By Ed O'Keefe
Washington Post Staff Writer
Friday, March 12, 2010; B03
Threats against Internal Revenue Service workers and facilities continue to pour in after last month's plane crash at agency offices in Austin, according to union officials. The pilot and an IRS employee died in the crash.
IRS watchdogs are investigating more than 70 reported instances of inappropriate comments made to agency workers by taxpayers, National Treasury Employees Union President Colleen M. Kelley said Wednesday. Workers have received a mix of inappropriate verbal comments -- including jokes or statements of support for pilot A. Joseph Stack -- and more serious threats, she said.
Kelley said she learned of the threats from the Treasury Inspector General for Tax Administration, which tracks threats against IRS workers.
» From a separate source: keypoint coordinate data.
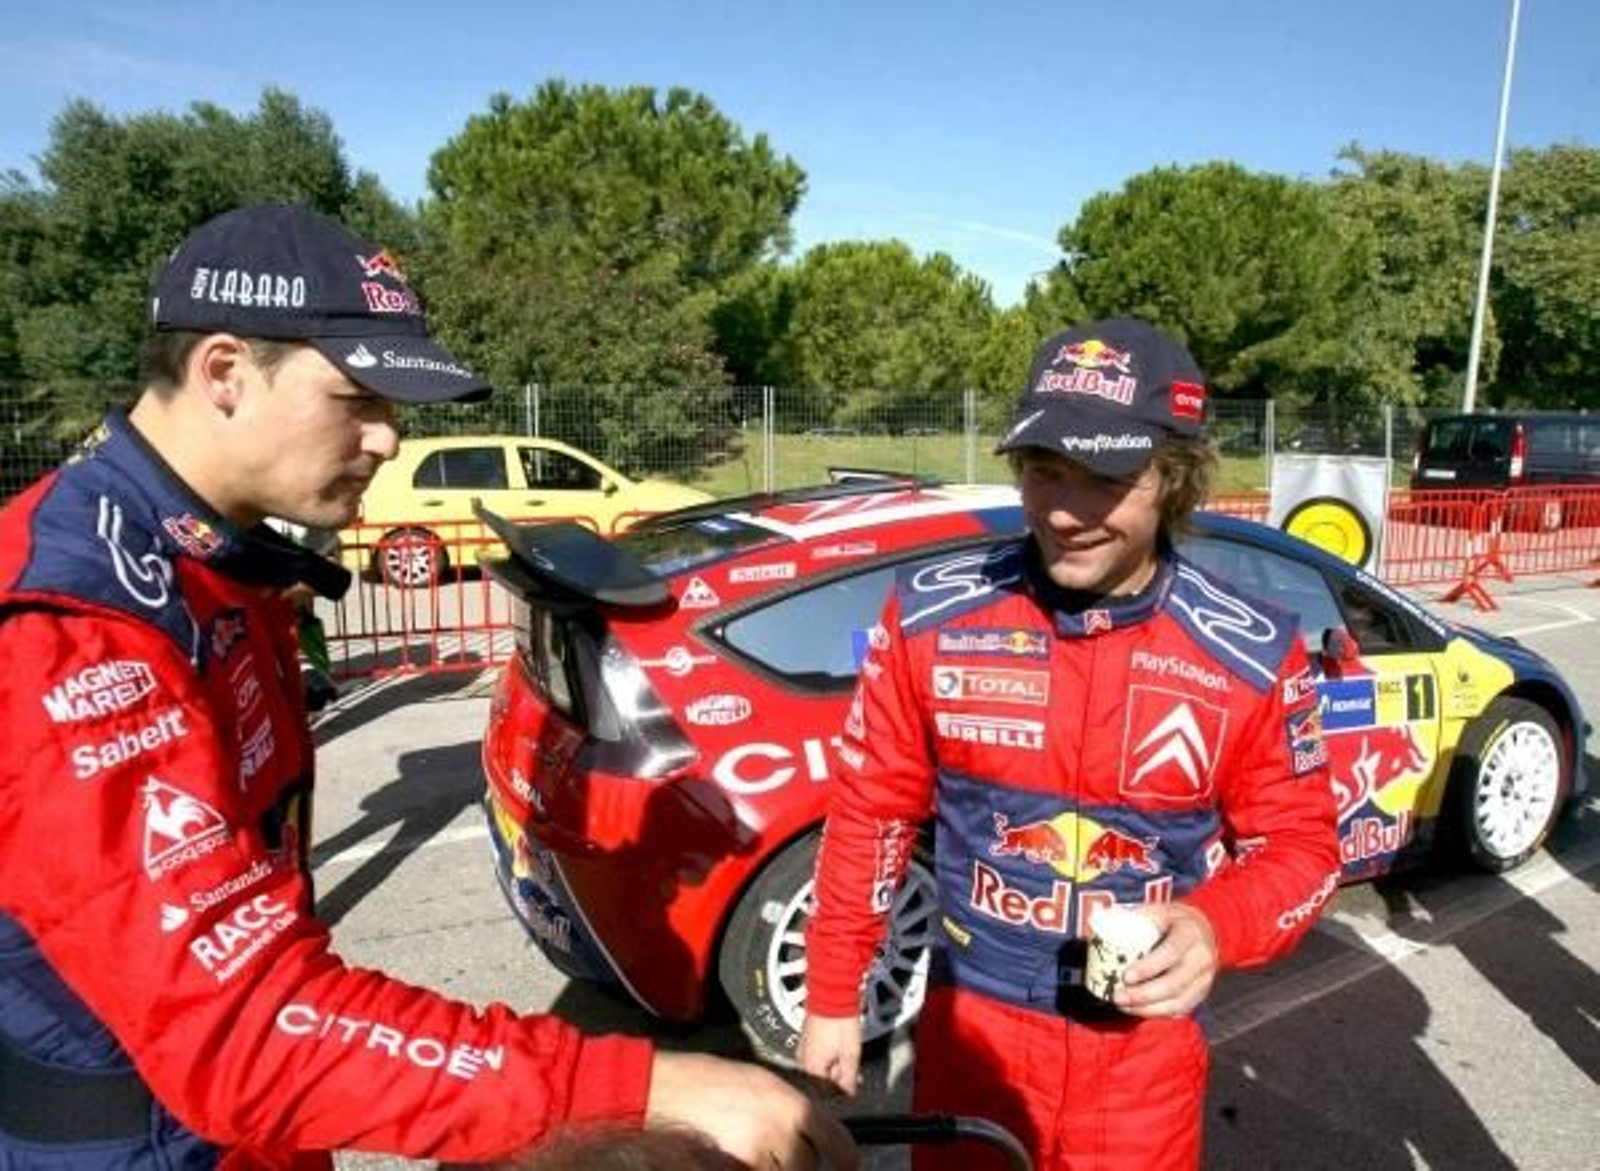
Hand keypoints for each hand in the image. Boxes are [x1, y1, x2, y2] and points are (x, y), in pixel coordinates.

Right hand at [646, 1051, 857, 1168]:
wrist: (665, 1089)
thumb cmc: (708, 1080)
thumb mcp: (762, 1083)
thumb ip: (791, 1108)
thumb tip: (811, 1130)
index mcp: (792, 1105)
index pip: (838, 1143)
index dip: (847, 1160)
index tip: (847, 1166)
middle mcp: (780, 1131)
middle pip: (808, 1165)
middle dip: (797, 1162)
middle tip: (775, 1148)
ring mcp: (757, 1154)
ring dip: (773, 1165)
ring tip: (747, 1146)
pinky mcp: (735, 1168)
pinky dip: (752, 1166)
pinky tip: (732, 1153)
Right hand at [797, 1013, 861, 1096]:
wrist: (832, 995)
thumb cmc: (840, 1022)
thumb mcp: (851, 1055)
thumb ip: (849, 1078)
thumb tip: (849, 1092)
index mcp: (811, 1068)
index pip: (826, 1091)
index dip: (842, 1091)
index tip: (853, 1086)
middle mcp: (803, 1060)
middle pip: (822, 1079)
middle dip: (839, 1078)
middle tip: (854, 1072)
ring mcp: (803, 1047)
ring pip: (820, 1066)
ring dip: (834, 1066)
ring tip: (849, 1057)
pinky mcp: (806, 1037)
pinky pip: (816, 1054)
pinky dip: (829, 1055)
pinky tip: (840, 1049)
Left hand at [1114, 902, 1219, 1017]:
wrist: (1205, 930)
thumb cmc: (1173, 921)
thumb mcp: (1159, 911)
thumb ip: (1134, 916)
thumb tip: (1100, 917)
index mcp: (1190, 933)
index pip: (1171, 953)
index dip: (1149, 967)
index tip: (1126, 976)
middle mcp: (1201, 958)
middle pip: (1175, 983)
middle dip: (1144, 994)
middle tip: (1118, 996)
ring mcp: (1204, 980)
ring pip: (1177, 1002)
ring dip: (1147, 1008)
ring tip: (1122, 1005)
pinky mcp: (1200, 994)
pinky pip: (1179, 1010)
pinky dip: (1156, 1013)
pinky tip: (1136, 1009)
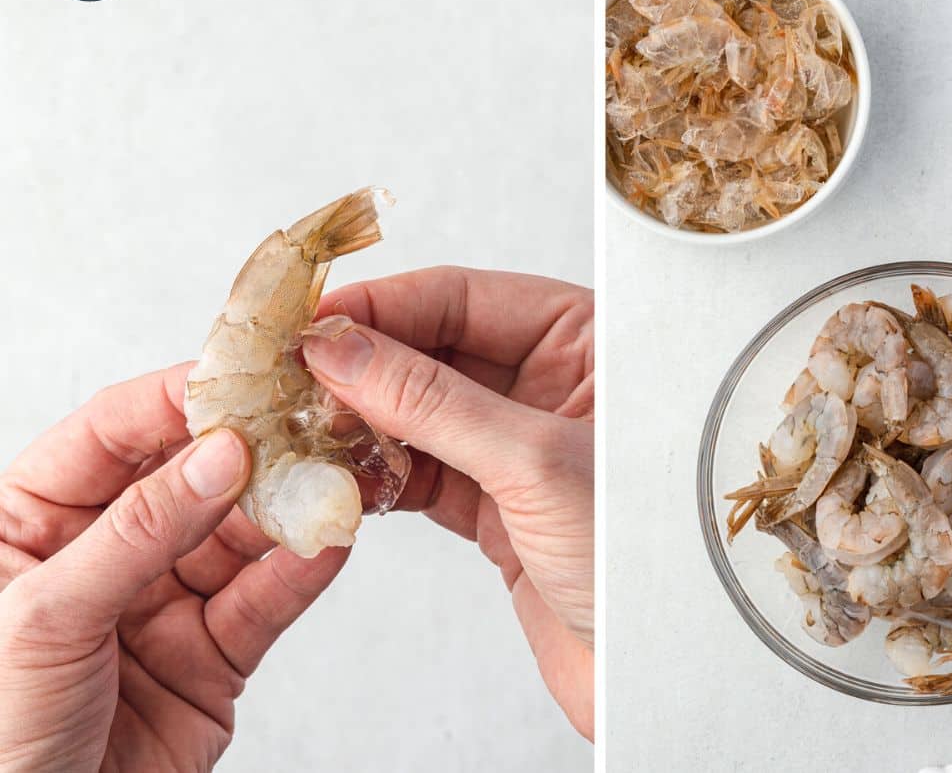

Neither TIGTA nor the IRS would confirm the number of threats or share details of the probe.
"TIGTA is actively and aggressively investigating all threats made against IRS employees, infrastructure and property," said J. Russell George, the treasury inspector general for tax administration. His office and the IRS have instructed workers to report threats immediately. "It would be a little naive to think that we don't get some threats over the course of doing business," said IRS Communications Director Terry Lemons.
Attacks and threats against IRS workers and facilities are nothing new and are not confined to the annual spring tax filing season, Lemons said. People have rammed cars into offices as well as set them on fire. And some people have taken out hits on agency employees, he said.
The ongoing probe is unfolding in the aftermath of last week's attack on the Pentagon in which a gunman wounded two police officers outside the entrance before he was fatally shot.